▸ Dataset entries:
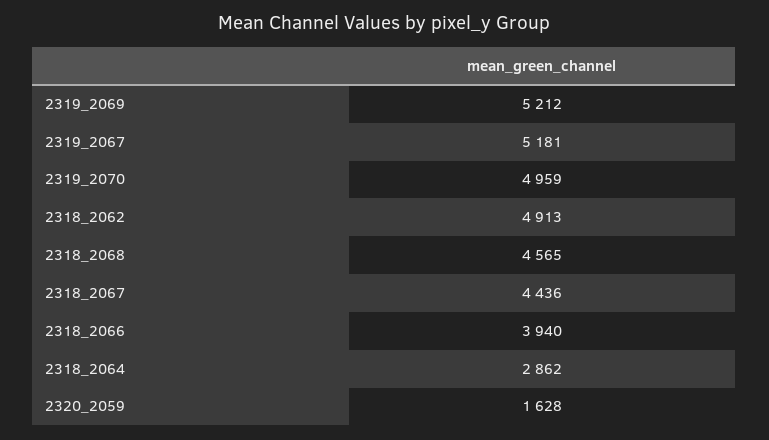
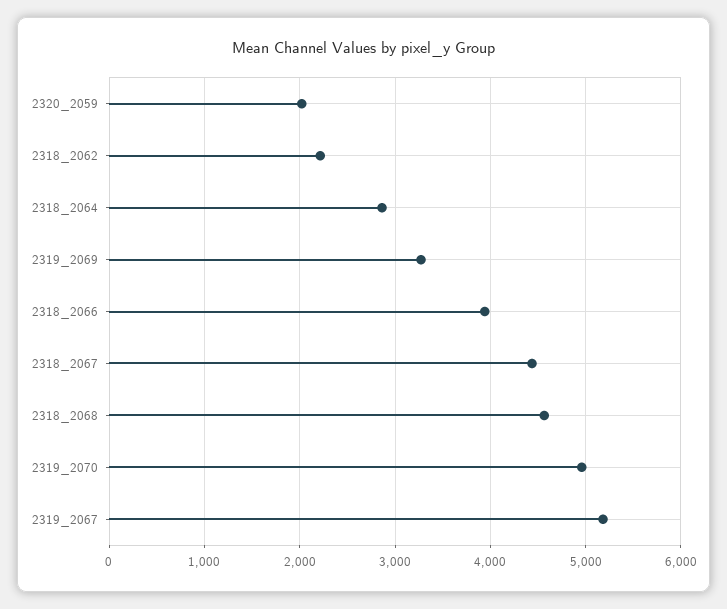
2319_2069: 5212 -> 3300
2318_2062: 4913 -> 2200
2320_2059: 1628 -> 2000

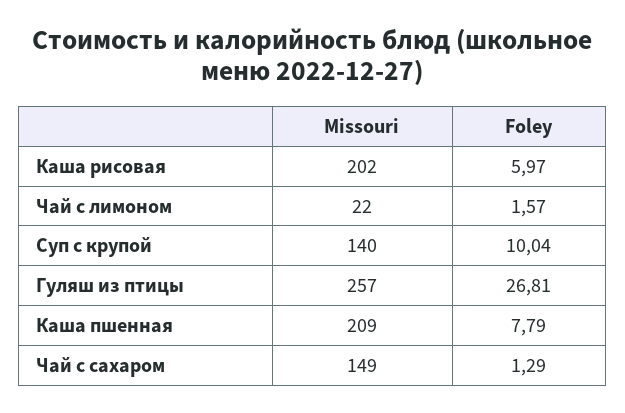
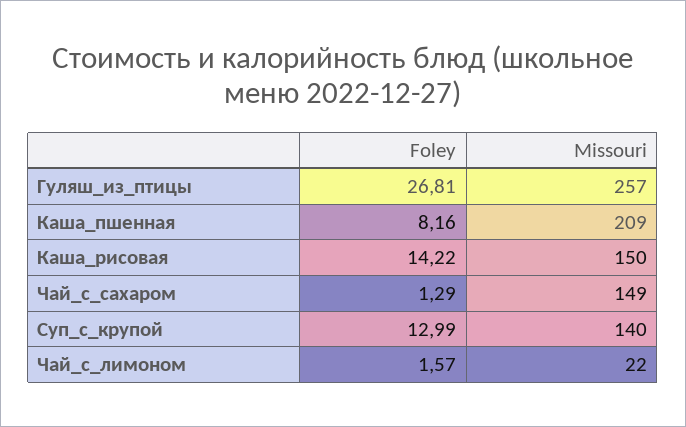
Missouri, Каша рисовая: 202 -> 150
Foley, Каша рисовая: 5.97 -> 14.22
Foley, Суп с крупой: 10.04 -> 12.99
Foley, Каша пшенная: 7.79 -> 8.16

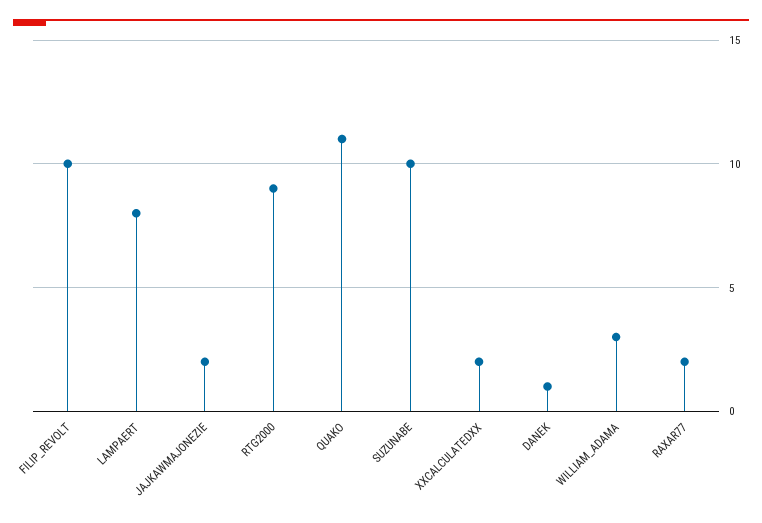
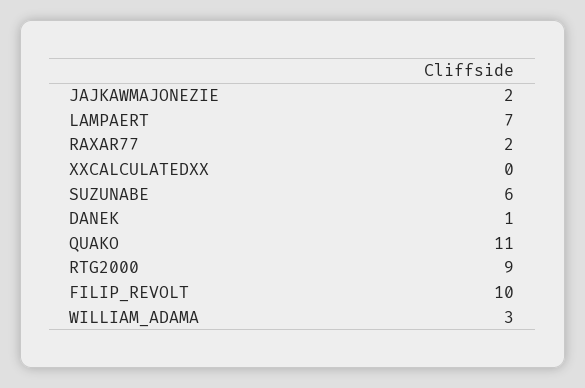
LAMPAERT: 8 -> 7
SUZUNABE: 10 -> 6
XXCALCULATEDXX: 2 -> 0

▸ What you need to do: Look through the data above and report every line in which "Foley" appears.

▸ Result of the exercise:
Foley, Каша рисовая: 5.97 -> 14.22
Foley, Суп с крупой: 10.04 -> 12.99
Foley, Каша пшенная: 7.79 -> 8.16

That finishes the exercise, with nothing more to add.